The India Cements Limited
- Type: Public
- Traded as: BSE: 530005 NSE: INDIACEM
- Industry: Construction
- Founded: 1946; 80 years ago
- Headquarters: Chennai, Tamil Nadu, India
- Key people: Suresh Vasant Patil (CEO); Krishnagopal Ladsaria (CFO);
- Products: Cement
- Revenue: ₹4,138.75 crore (US$430 million) (FY2025)
- Net income: ₹−667.56 crore (US$−70 million) (FY2025)
- Total assets: ₹13,639.62 crore (US$1.4 billion) (2025)
- Number of employees: 3000
- Parent: UltraTech Cement
- Website: www.indiacements.co.in

= India Cements =

Indian cement manufacturing company

The India Cements Limited is a cement manufacturing company based in Chennai. It is the 9th largest listed cement company in India by revenue. The company was headed by former International Cricket Council chairman and Board of Control for Cricket in India president N. Srinivasan.

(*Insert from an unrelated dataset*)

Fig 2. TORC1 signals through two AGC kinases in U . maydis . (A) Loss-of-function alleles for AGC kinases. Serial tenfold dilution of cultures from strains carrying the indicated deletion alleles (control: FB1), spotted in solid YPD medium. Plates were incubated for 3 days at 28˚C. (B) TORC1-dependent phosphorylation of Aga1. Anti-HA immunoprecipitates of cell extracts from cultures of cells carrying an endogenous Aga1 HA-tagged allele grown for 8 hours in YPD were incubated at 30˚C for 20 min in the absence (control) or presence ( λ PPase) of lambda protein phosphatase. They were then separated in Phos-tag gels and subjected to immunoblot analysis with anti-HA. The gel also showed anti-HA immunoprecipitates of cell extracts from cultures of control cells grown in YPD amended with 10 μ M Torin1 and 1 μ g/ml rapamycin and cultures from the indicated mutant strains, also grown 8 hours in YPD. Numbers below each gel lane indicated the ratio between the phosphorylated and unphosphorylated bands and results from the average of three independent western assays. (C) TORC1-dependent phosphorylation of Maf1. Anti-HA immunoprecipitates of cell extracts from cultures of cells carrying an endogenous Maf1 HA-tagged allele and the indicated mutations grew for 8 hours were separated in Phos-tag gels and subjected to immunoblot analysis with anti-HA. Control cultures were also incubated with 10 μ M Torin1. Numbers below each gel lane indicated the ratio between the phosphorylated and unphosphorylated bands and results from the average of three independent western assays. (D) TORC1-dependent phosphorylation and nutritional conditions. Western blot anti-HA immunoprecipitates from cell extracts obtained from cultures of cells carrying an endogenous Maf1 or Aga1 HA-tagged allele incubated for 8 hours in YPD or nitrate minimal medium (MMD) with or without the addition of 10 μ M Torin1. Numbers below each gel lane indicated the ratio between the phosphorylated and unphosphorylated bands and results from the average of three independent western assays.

It was established in 1946 by S. N. N. Sankaralinga Iyer and the first plant was set up at Thalaiyuthu in Tamil Nadu in 1949. It has seven integrated cement plants in Tamil Nadu, Telangana and Andhra Pradesh, one in Rajasthan (through its subsidiary, Trinetra Cement Ltd) and two grinding units, one each in Tamil Nadu and Maharashtra with a capacity of 15.6 million tonnes per annum. Sankar Cement, Coramandel Cement and Raasi Gold are the brands owned by India Cements.

India Cements directly owned the Indian Premier League franchise Chennai Super Kings from 2008. It then transferred ownership to a separate entity named Chennai Super Kings Cricket Ltd., after the Supreme Court of India struck down the controversial amendment to the BCCI constitution's clause 6.2.4 that had allowed board officials to have commercial interests in the IPL and the Champions League T20 on 22 January 2015. India Cements is also alleged to have made controversial investments in Jagati Publications and Bharati Cements owned by Y. S. Jaganmohan Reddy.

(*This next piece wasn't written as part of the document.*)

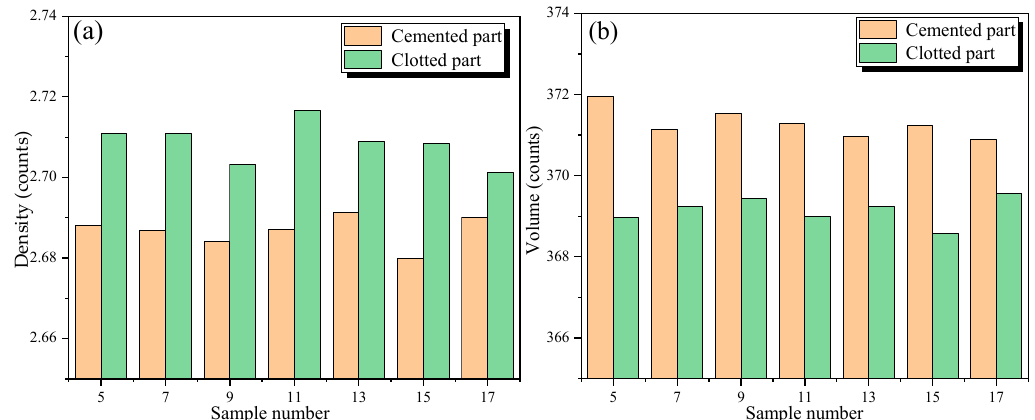
Figure 3. ( a ) The results of the changes in cell density of cemented and clotted parts; ( b ) the results of the changes in cell volume of cemented and clotted parts.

== Acquisition of Raasi Cements and Sri Vishnu Cements ==

In 1998, India Cements Limited (ICL) executed one of the most significant hostile takeovers in Indian corporate history by acquiring Raasi Cements and, subsequently, Sri Vishnu Cement. Under the leadership of N. Srinivasan, ICL initiated the bid by strategically accumulating an initial 21% stake in Raasi through open-market purchases and a private deal with a disgruntled relative of the promoter, B.V. Raju. Despite a high-profile defense by Andhra industrial leaders, ICL successfully negotiated a deal in April 1998 to buy Raju’s 32% promoter holding for ₹1.5 billion. This ₹3.8 billion acquisition, advised by DSP Merrill Lynch, made India Cements the second-largest cement producer in the country and gave it a dominant position in the southern market. The consolidation was completed the following year when ICL acquired Sri Vishnu Cements as well, effectively absorbing a total production capacity of approximately 3 million tonnes and marking a major shift in the industry's landscape.

== Acquisition by UltraTech Cement ==
In July 2024, UltraTech Cement acquired a majority stake in India cements. However, there will be no change in ownership of Chennai Super Kings as it has been functioning as an independent entity.